If I had to pick the two most common pieces of advice given to writers, they are as follows:
- Write a lot
- Read a lot
There’s a damn fine reason they are so common. Ultimately, you won’t learn to write without writing. And it’s very hard to know what makes good writing good and bad writing bad if you aren’t consuming the work of others. For screenwriting, this means reading other scripts as well as watching movies.
However, I wanted to take some time to encourage you to explore some fields that are sometimes seen as boring or sometimes pitted against the artistic field. I want you expand your horizons when it comes to that “read a lot” piece of advice. It’s all interconnected and I want to explain why.
1. Philosophy
While I’ve only taken one formal philosophy class I’ve always been fascinated by it. Some basic knowledge of this field is how you make sure your stories actually mean something. Even if you’re not writing something as blatantly philosophical as The Good Place or My Dinner With Andre knowing those fundamental questions that humans have always struggled with means you can work them into your sci-fi piece or your romantic comedies. Philosophy is what separates writers who have something to say from writers who have mildly entertaining ideas.
2. Behavioral Sciences
So technically this is more than one field, but things like psychology, sociology, anthropology, etc. can definitely help improve your writing. What pushes people to become serial killers? How are different people affected by the way they were raised? What kinds of internal struggles do people struggle with?
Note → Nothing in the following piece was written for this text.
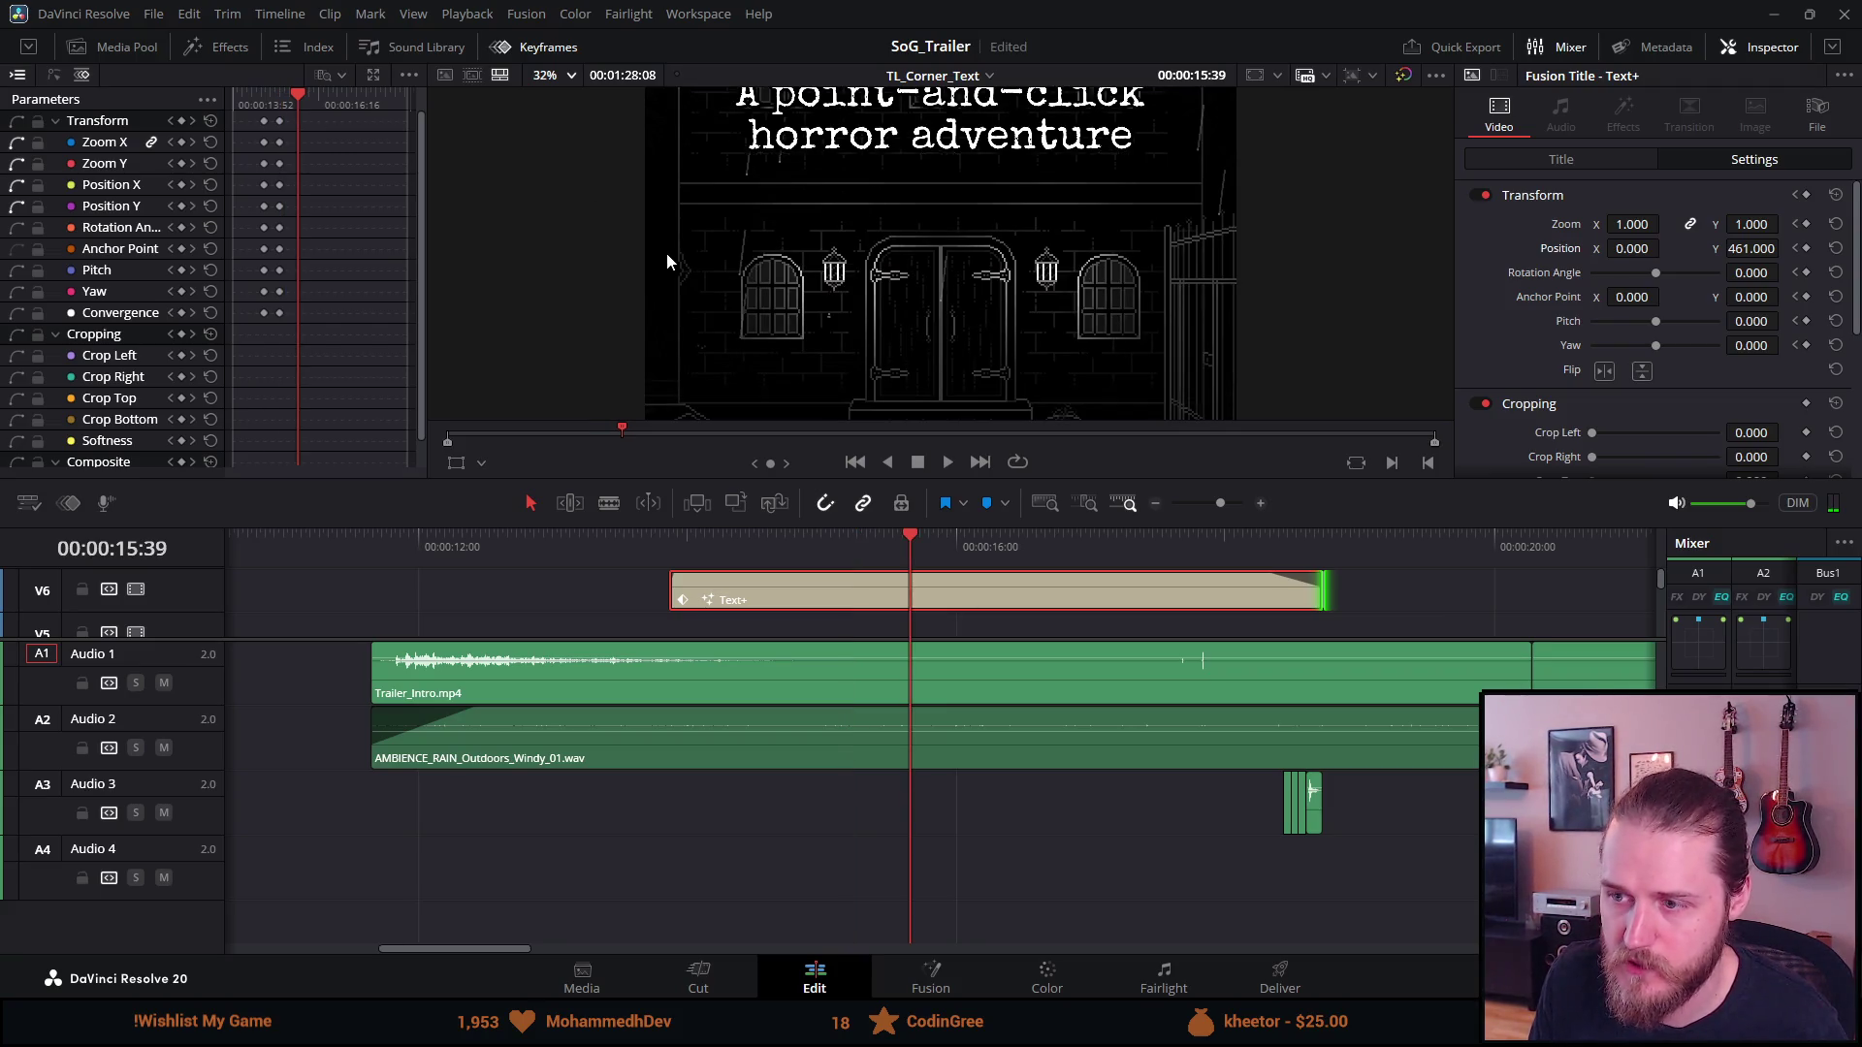
drag(1725, 248, 1784, 248)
All of it can help make characters feel more real, especially if you want to write them into some extreme situations that you have no personal experience with.
3. History
History has SOME of the same advantages as Behavioral Sciences. Learning more about real life events can help you write parallel events that still feel real. However I also think a strong knowledge of history gives you SO MANY different backdrops to choose from when you’re trying to come up with ideas. So you want to make some political point in your writing? Would it be easier to make that point if your story was set during the Cold War or the French Revolution? Odds are that with any idea you can come up with, or at least any good idea, something semi-similar already happened at SOME point. Figuring out where those real-life parallels are and studying them is always a good idea.
4. Literally anything else
Study just about any other field that you think might be relevant to your particular story. If you want to write about space travel, study space travel. If you want to write about cults, study cults. If you want to write a medical drama, damn straight you better start studying medicine.
One of the biggest writing cliches of all is “write what you know.” While I think this is good advice, I think an even better piece of advice is “write what you know so learn a lot.” If it’s important to write what you know, it’s even more important to know a lot of things. So don’t shy away from all those school subjects that you always thought were “outside your field.”